Groundbreaking coach Johal joins Wigan first-team staff

Ashvir Johal, Kolo Toure and Kevin Betsy

Ashvir Johal, Kolo Toure and Kevin Betsy

REWIND to 2011 and Ashvir Johal was doing work experience with the ground staff at Leicester City.

“He got a role working with the ground staff to get close to sessions as he knew he wouldn’t get a role as a coach at that stage,” Leicester’s Academy Manager, Ian Cawley, tells TGG.

“Ash is a great lad who has hoovered up knowledge and experience. He was very driven from a young age to be a coach.”

Fast forward to today and the 27-year-old is first-team coach at Championship side Wigan Athletic, having been brought to the club by new boss Kolo Toure last week. The duo knew each other from Leicester City, where Toure was first-team coach under Brendan Rodgers for almost four years.

As far as TGG is aware, Johal is the only Asian coach working on a first-team staff at a Premier League or Football League club. He is also one of the youngest. Having played and coached at a grassroots club in his home city called GNG, he started going into Leicester City to get more experience.

In an interview in August 2020, Johal remembered: “I did a lot of shadowing at Leicester City’s Academy and their Development Centres.

“I spoke to one of the lead Development Centre coaches and our Head of Academy Recruitment and said, ‘I want to learn about coaching, I want to try and be a coach - can I shadow you?’ I came to the training ground three to four times a week in the evenings just to watch sessions.

“From watching sessions it led to me picking up the cones and then an opportunity to work with our Football in the Community team. After that, I got to work with the Development Centres. So I just tried to immerse myself in this environment as much as I could.”

During his first year as a student at Leicester University (he studied International Relations), Johal got a role as a casual Development Centre and Football in the Community coach with the Foxes.

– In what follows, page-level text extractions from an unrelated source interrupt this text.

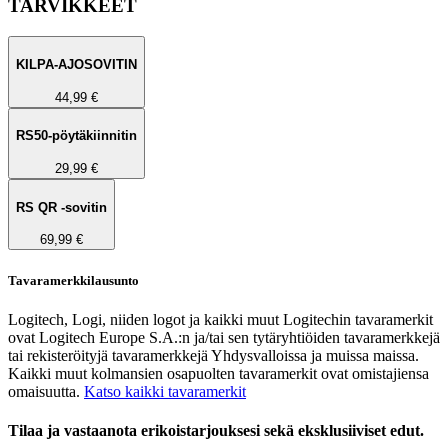
TARVIKKEET
KILPA-AJOSOVITIN
44,99 €
RS50-pöytäkiinnitin
29,99 €
RS QR -sovitin
69,99 €
Tavaramerkkilausunto
Logitech, Logi, niiden logot ja kaikki muut Logitechin tavaramerkit
ovat Logitech Europe S.A.:n ja/tai sen tytäryhtiöiden tavaramerkkejä
tai rekisteröityjä tavaramerkkejä Yhdysvalloissa ja muissa maissa.
Kaikki muut kolmansien osapuolten tavaramerkit ovat omistajiensa
omaisuutta.
Katso kaikki tavaramerkit
Tilaa ja vastaanota erikoistarjouksesi sekä eksklusiiviset edut.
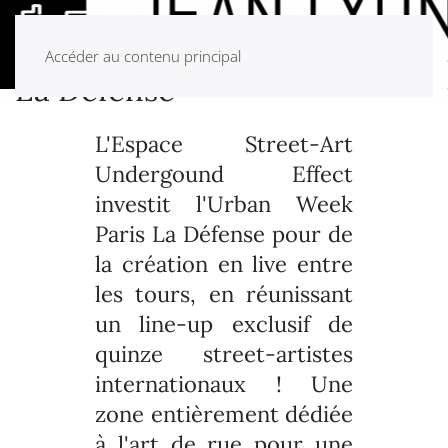
Accéder au contenu principal
La Défense
L'Espace Street-Art
Undergound Effect
investit l'Urban Week
Paris La Défense pour de
la création en live entre
les tours, en réunissant
un line-up exclusif de
quinze street-artistes
internationaux ! Une
zone entièrement dédiée
à l'art de rue pour une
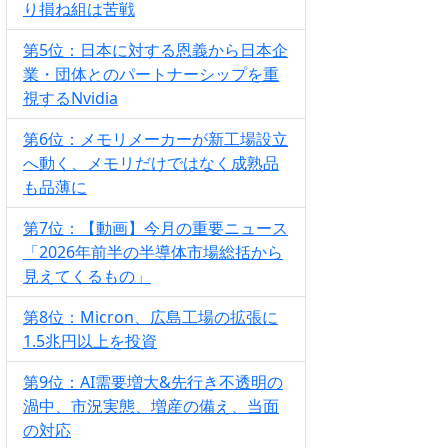
り損ね組は苦戦
第5位：日本に対する恩義から日本企
業・団体とのパートナーシップを重
視するNvidia
第6位：メモリメーカーが新工場設立
へ動く、メモリだけではなく成熟品
も品薄に
第7位：【動画】今月の重要ニュース
「2026年前半の半導体市場総括から
見えてくるもの」
第8位：Micron、広島工場の拡張に
1.5兆円以上を投資
第9位：AI需要増大&先行き不透明の
渦中、市況実態、増産の備え、当面
の対応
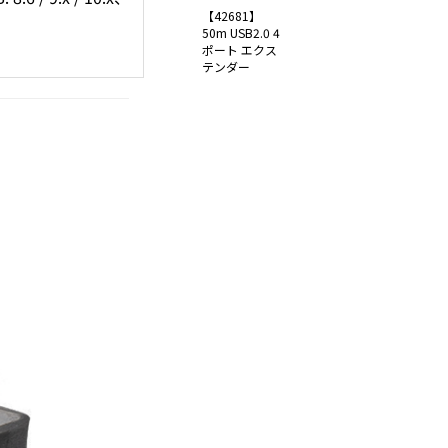
【42681】
50m USB2.0 4
ポート エクス
テンダー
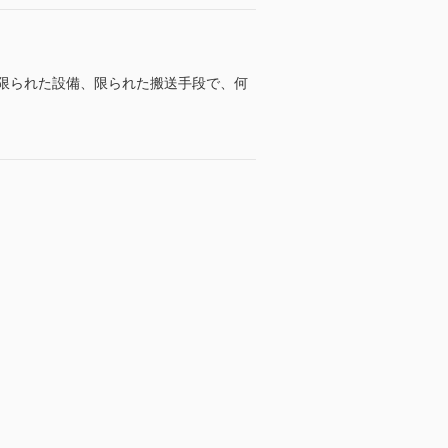
、限られた設備、限られた搬送手段で、何
。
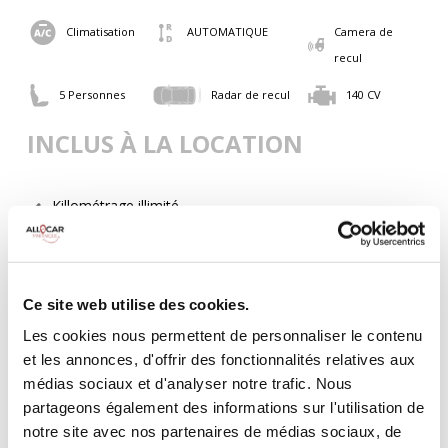
Climatisation
AUTOMATIQUE
Camera de
recul
5 Personnes
Radar de recul
140 CV
INCLUS À LA LOCATION
Killométrage illimité
Assurance tous risques (hors franchise)
Carburant : plein à rendre plein
CONDITIONS DE LOCATION
Ce site web utilise des cookies.
Les cookies nous permettent de personnaliser le contenu
Age minimum :20 ans
et les annonces, d'offrir des fonctionnalités relatives aux
Années de permis :2 ans
médias sociaux et d'analyser notre trafic. Nous
ASSURANCE
partageons également des informations sur l'utilisation de
notre site avec nos partenaires de médias sociaux, de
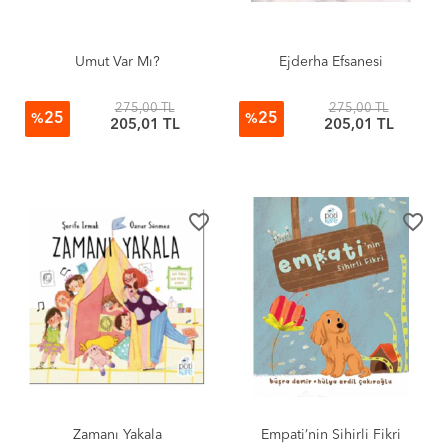
Umut Var Mı?
Ejderha Efsanesi
275,00 TL
275,00 TL
25
25
%
%
205,01 TL
205,01 TL
favorite_border
favorite_border
Zamanı Yakala
Empati’nin Sihirli Fikri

"That was great because I’d be at University then I’d go to a school to do a PE lesson and an after -chool club, before going to the training ground to coach one of the Development Centres," he remembered. "After that I’d finish the day coaching at grassroots level.

“So that was a really enjoyable part because the whole day was doing what I wanted to do – university and then football.”

In 2018 he got his first full-time job in football, as a coach with Leicester City’s Youth Development Phase. He started as Under-15s and 16s Individual Coach and then became U12s Lead.

Over the following four years he has worked with all of the age groups in the YDP, before becoming interim assistant with the U18s for the last few months.

He has said: “As a coach your job is to help players improve and you’ve got to get a lot of hours under your belt working with different ages and abilities, because that will help you understand what kind of coach you are and what impact you can have with the players.

“What is it like to coach six-year-olds compared to working with 16-year-olds? So it helps you build your coaching experience.”

Johal was also one of the first coaches to take part in the Premier League’s Elite Coach Apprenticeship Scheme (ECAS), which aims to develop the professional skills of high-potential Academy coaches.

Every year there are opportunities for nine black, Asian and minority ethnic (BAME) and female coaches to enrol, with the Premier League providing funding.

Johal has just returned from Wigan’s World Cup training camp in Antalia, Turkey, and the club face their first game under their new leadership at Millwall on Saturday.

Kevin Betsy, the former England youth coach and Arsenal U23s Lead who had a brief spell as Crawley Town manager at the start of the season, has joined Wigan as assistant. He knows Toure from their time together on the English FA’s Pro Licence course, which they graduated from last summer.

And former Leicester midfielder Rob Kelly has stayed on as assistant.